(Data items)
** START **

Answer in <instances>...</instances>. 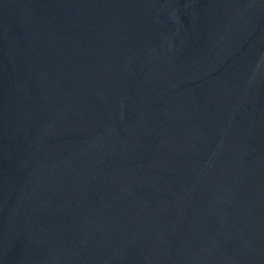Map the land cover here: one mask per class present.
Segmentation results:
<instances>
[{"label":"water","instance_id":"water-1","mask_svg":"<svg viewBox=\"0 0 264 264\" xmlns=\"http://www.w3.org/2000/svg\"><path fill=\"white\" fill-rule=\"evenodd\" d=\"M0 264H264V0H0Z\"/></svg>","mask_w":264,"mask_h":264}]
</instances>
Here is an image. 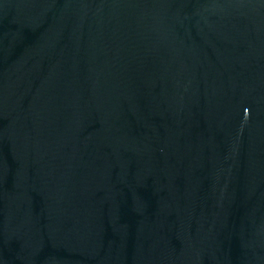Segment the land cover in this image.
Here are the masks:
<instances>
[{
  "label": "water",
  "instance_id": "1",
  "mask_svg": "<svg viewBox=\"0 0 264 264\" xmlns=\"http://www.w3.org/2000/svg\"><path fill=\"white\" fill-rule=\"evenodd\" d=\"M0 264H264V0H0Z\"/></svg>",
  "mask_w": 264,
  "mask_h": 264
}]
</instances>
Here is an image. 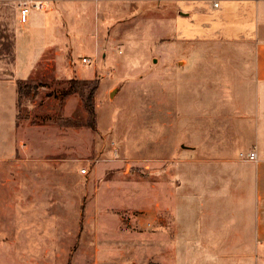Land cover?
<instances>
[{"label": "rangeland", "instance_id": "1", "mask_svg": "<svg viewBox=\"0 0 264 264\" xmlns=\"http://www.w3.org/2000/svg\"><path fill=\"white\" fill-rule=\"evenodd\" d=\"M81 8H65L60 20L76 39L73 57L55 60L59 76L41 63L27 96L18 102L17 126L18 158L41 165L66 159L73 169L87 170L86 191L80 196L73 187V203L67 206L70 220L43 211L33 220L15 215L1 220L0 239L10 245L19 233L18 239L29 241L24 249L27 264H117L134 253L138 264H158L159 251L148 248L159 247L158 226L145 224L140 198L132 210L117 192L132 186L142 194L147 181L175 179L176 155H159L166 137L167 144L178 137L190 147L198 128L205 129V136L210 127L219 128L211 131L221 132V137L232 135L231 124L209 121L230 110L224 104L229 89L232 99L243 100L246 94L242 79L251 66L247 58L252 53L254 7L251 0H155L134 12L130 6L111 7L103 22L98 5ZM15 26L20 30L22 25ZM5 48L0 42V50ZM173 54L193 58L182 76L177 60L172 66L166 60ZM1 70L9 74L8 66ZM94 80L100 82L94 96L96 129L82 101ZM15 82L26 84L17 78ZM213 95L220 103L214 109L208 101ZM14 99L13 88L0 84V144L14 131ZM257 115L261 113L253 109L255 122L261 120ZM198 116L200 123L195 122ZM103 166L104 173L99 171ZM22 229L32 237L22 236Z\"/></svg>", "mask_w": 264, "mask_h": 264}, {"label": "crops", "instance_id": "2", "mask_svg": "<svg viewBox=\"0 0 264 264\" xmlns=\"http://www.w3.org/2000/svg\"><path fill=\"white\" fill-rule=\"evenodd\" d=\"M19 1L0 0V28L4 30L0 42L7 47L0 50V84L13 88L16 111L14 131L6 143L0 144V222L15 215L33 220V215L41 211L70 220L67 206L70 209L73 203L72 189L78 187L82 196L86 191L85 177L66 159L41 165L18 158L21 135L17 126L19 94L15 78L33 83V74L39 73L41 63H46L45 68H52L57 76L62 73L55 60L73 57L76 43L73 34L65 31L66 23L60 21L65 8L73 5L78 11L86 4H96L103 22L111 7L130 6L134 12L140 5L155 0H44L49 2V7L44 12H33L27 23L20 21ZM251 3L254 30L249 43L252 53L247 58L251 66L249 75L242 79L247 85L246 94L243 100H237L236 96L232 99L229 89V100L224 104L230 110L221 117L214 115V120L209 121L211 125L231 124L232 135L221 137V132L211 131L219 132V128L210 127L205 136V129L198 128L200 132L192 136L194 143L190 147L184 146V140L178 137L173 144H167L166 137L159 155H176L175 179L147 181L142 194L132 186L117 192L132 210L140 198L145 224L150 228L158 226L159 247H148L150 251H159L158 264H210L211 260L215 261L213 264H264V0H251ZM14 22L22 25L20 30ZM94 51L96 54V48ZM188 57L173 54L166 56V60L171 66L177 60L182 76L187 60L193 59ZM4 65L8 66V75L1 73ZM67 69L72 70L71 63ZM193 73L200 76L194 70ZM93 75L91 71L89 79ZM213 96L208 101L214 109L220 103ZM253 109L261 113L257 115L261 122L254 121ZM200 121L198 116L195 122ZM227 130L225 126L222 131ZM99 132L102 134L101 126ZM97 136L100 137L98 131ZM253 151L257 161L242 157ZM99 171L104 173L107 169L103 166ZM42 184L46 186L44 189ZM115 193L111 194L115 196ZM135 223L133 219L134 227ZM20 233L30 238L33 235L24 229ZM19 236L17 233L16 242L10 245L0 239V264H27L24 249L29 241L18 239ZM137 261L134 253L126 262L119 259L117 264H138Z\"/></svg>", "mask_w": 264, "mask_h": 264}, {"label": "built area", "instance_id": "3", "mask_svg": "<svg viewBox=\"0 0 264 264\" xmlns=\"http://www.w3.org/2000/svg\"><path fill=\"white\" fill-rule=\"evenodd\" d=\"M218 6V4H216ZM49 7V2L44 0H20L18 8L20 12V21L27 23L33 12H44ZM83 62H88L87 58L83 59ZM248 161H257V154L255 151L251 152L247 156L242 155ZM81 174H87L86 169L81 170Z\"/></svg>", "mask_w": 264, "mask_h": 264}, {"label": "trees", "instance_id": "4", "mask_svg": "<svg viewBox=\"0 0 264 264\" xmlns=\"http://www.w3.org/2000/svg\"><path fill=\"white\" fill-rule=\"evenodd\" d=\"M100 82L98 80H94L92 83L91 88L86 96H82V101L89 114V124L91 128L96 129V118H95V106H94V96L96 91L99 88ZM30 88V85L22 83H18V94H19V101L24 97L27 96V90Z\"/></svg>", "mask_w": 264, "mask_h": 264}]
</instances>
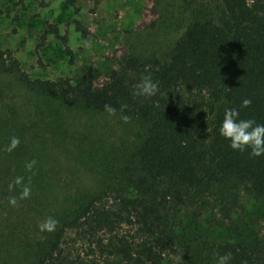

** END **

:: Task ::
Please locate every line in the entries above that contains the string "water" and copy each of those lines out in full.

:: Response to the exercise ::
[{"label":"water","instance_id":"water-1","mask_svg":"<svg viewBox=\"0 0 264 264\" xmlns=\"http://www.w3.org/2000/svg\"><path fill=\"white\" fill-rule=\"evenodd\" d=\"M0 264H264V0H0Z\"/></svg>","mask_w":264,"mask_h":264}]
  "label": "water",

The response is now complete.